INSTRUÇÃO DE TRABALHO 1:
Enumere todas as chamadas de nota, entre parênteses retos, que figuram no texto fornecido.
─── TEXTO FORNECIDO
Assim sendo, aquele facto dado como não provado tem – com inerente supressão ([5]) – de ser transposto para o elenco dos factos provados, com o seguinte teor:

«41. A Ré é abastecida, mediante contrato, na casa da ... pela Goldenergy, tendo, anteriormente, sido abastecida pela EDP desde, pelo menos, dezembro de 2015.».

4. - Relativamente ao que consta das conclusões 16.ª a 22.ª, diga-se que já resulta dado como provado que se trata de imóvel pertença da R., como consta da nova redação do ponto 38.

Por outro lado, se, no caso, opera (como pretende a Recorrente), ou não (como defende a sentença), a presunção legal a que alude o art.º 1.º, n.º 2, do DLei n.º 328/90, de 22-10 – «Qualquer procedimento fraudulento detectado no recinto ou local exclusivamente servido por uma instalação de utilização de energia eléctrica presume-se, salvo prova em contrário, imputável ao respectivo consumidor» –, é já matéria de direito (não de facto), a ter de ser tratada na fundamentação jurídica da decisão, como o fez a sentença recorrida, restando saber, então, se é correto o entendimento, vertido nesta, no sentido de as «presunções legais de culpa ali elencadas, te[re]m como pressuposto essencial de natureza objetiva a existência de um contrato de fornecimento de eletricidade válido e em vigor».

Invoca a Recorrente, neste ponto, a jurisprudência, entre outros, do Ac. TRP de 08/60/2021, Proc. 558/19.0T8ETR.P1 (Rel. Anabela Dias da Silva), disponível em www.dgsi, cujo caso se reporta, todavia, a situação em que estava em vigor um contrato de fornecimento de energia elétrica ao tempo dos factos, ao contrário do caso dos autos em que inexistia qualquer contrato em vigor aquando da invocada inspeção/vistoria (datada de 16/09/2014) e mais latamente, quanto ao tempo dos imputados consumos, entre 09/09/2011 e 15/10/2014 (cfr. art.ºs 6.º a 9.º da petição inicial).

Como, in casu, inexistia contrato de fornecimento de energia elétrica, é pertinente a questão levantada na sentença, no sentido de a R. não dever ser tida como consumidora (deste tipo de bens/serviços) e da não aplicabilidade, por conseguinte, da presunção legal daquele art.º 1.º, n.º 2, do DLei n.º 328/90, matéria a poder ser retomada em sede de fundamentação de direito ([6]).

Porém, não podem, salvo o respeito devido, deixar de ser ponderadas diversas críticas que a A. endereça à decisão da matéria de facto quanto a ter sido dado como não provado que «- a Ré, só por si ou com a ajuda de outrem, ou de alguém a seu mando, efetuou a ligação direta da rede pública de distribuição à instalação particular identificada no facto provado supra sob o nº 5, apropriando-se de energia elétrica que consumiu em seu proveito;».

É certo, como dito na sentença, não ter sido efetuada prova direta sobre a identidade de quem, concretamente, procedeu (por ato humano) à manipulação e adulteração do contador e do DCP, a que alude o ponto 19 dos factos provados ([7]), apenas se sabendo que os mesmos foram encontrados nesse estado.
──────
─── OS DADOS
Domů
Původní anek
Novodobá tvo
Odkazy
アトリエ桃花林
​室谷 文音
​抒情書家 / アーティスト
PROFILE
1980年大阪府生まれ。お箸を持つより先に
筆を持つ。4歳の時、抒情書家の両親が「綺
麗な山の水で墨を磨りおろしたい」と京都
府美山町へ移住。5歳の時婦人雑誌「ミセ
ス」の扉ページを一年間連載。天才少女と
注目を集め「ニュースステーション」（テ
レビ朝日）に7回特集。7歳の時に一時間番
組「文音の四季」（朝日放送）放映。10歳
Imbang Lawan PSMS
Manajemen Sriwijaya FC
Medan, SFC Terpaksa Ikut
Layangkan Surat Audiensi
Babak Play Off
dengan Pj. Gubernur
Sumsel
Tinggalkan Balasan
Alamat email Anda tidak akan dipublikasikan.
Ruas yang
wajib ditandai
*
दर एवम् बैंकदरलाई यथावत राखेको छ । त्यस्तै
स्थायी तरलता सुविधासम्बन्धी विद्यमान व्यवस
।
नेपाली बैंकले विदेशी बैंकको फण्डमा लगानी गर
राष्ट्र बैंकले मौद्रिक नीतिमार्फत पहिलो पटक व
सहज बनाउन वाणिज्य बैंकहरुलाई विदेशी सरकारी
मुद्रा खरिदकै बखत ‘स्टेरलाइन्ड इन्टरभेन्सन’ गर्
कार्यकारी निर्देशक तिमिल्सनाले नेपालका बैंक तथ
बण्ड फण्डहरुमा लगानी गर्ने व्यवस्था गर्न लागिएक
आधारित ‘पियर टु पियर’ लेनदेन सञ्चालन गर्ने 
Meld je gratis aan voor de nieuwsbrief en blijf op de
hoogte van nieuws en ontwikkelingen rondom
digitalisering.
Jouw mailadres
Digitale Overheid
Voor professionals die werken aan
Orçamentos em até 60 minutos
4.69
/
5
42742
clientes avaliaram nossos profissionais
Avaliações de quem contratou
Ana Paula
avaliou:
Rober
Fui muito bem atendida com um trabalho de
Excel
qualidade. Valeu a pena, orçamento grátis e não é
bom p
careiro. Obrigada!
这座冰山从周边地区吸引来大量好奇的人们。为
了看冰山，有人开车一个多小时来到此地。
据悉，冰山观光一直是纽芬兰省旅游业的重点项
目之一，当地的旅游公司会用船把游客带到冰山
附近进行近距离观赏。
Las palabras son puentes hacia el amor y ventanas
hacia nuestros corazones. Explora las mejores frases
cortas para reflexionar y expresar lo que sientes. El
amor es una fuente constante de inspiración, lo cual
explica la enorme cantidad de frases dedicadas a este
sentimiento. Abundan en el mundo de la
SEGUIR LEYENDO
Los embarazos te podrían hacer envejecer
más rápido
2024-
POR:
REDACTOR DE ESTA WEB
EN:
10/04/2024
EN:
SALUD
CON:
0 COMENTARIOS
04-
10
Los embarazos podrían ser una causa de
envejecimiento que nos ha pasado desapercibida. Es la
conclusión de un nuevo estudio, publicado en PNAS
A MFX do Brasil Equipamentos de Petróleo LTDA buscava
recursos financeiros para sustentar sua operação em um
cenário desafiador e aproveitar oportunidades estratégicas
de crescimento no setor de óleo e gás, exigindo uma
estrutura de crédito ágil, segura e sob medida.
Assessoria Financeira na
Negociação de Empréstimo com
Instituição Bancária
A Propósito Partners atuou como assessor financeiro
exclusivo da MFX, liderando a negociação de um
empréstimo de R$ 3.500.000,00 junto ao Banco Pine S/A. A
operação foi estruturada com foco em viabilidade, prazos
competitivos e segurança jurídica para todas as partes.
──────
INSTRUÇÃO DE TRABALHO 2:
Na listagem, do início até à linha com "बण्ड फण्डहरुमा लगानी", inclusive, renomeie "Tinggalkan Balasan" para "Tulis Komentar" e transcreva essas linhas sem mais nenhuma alteração.

CAIXA DE RESPOSTA 1:
[5], [6], [7]

CAIXA DE RESPOSTA 2:
Domů
Původní anek
Novodobá tvo
Odkazy
アトリエ桃花林
​室谷 文音
​抒情書家 / アーティスト
PROFILE
1980年大阪府生まれ。お箸を持つより先に
筆を持つ。4歳の時、抒情書家の両親が「綺
麗な山の水で墨を磨りおろしたい」と京都
府美山町へ移住。5歳の時婦人雑誌「ミセ
ス」の扉ページを一年間連載。天才少女と
注目を集め「ニュースステーション」（テ
レビ朝日）に7回特集。7歳の時に一時間番
組「文音の四季」（朝日放送）放映。10歳
Imbang Lawan PSMS
Manajemen Sriwijaya FC
Medan, SFC Terpaksa Ikut
Layangkan Surat Audiensi
Babak Play Off
dengan Pj. Gubernur
Sumsel
Tulis Komentar
Alamat email Anda tidak akan dipublikasikan.
Ruas yang
wajib ditandai
*
दर एवम् बैंकदरलाई यथावत राखेको छ । त्यस्तै
स्थायी तरलता सुविधासम्बन्धी विद्यमान व्यवस
।
नेपाली बैंकले विदेशी बैंकको फण्डमा लगानी गर
राष्ट्र बैंकले मौद्रिक नीतिमार्फत पहिलो पटक व
सहज बनाउन वाणिज्य बैंकहरुलाई विदेशी सरकारी
मुद्रा खरिदकै बखत ‘स्टेरलाइन्ड इन्टरभेन्सन’ गर्
कार्यकारी निर्देशक तिमिल्सनाले नेपालका बैंक तथ
बण्ड फण्डहरुमा लगानी गर्ने व्यवस्था गर्न लागिएक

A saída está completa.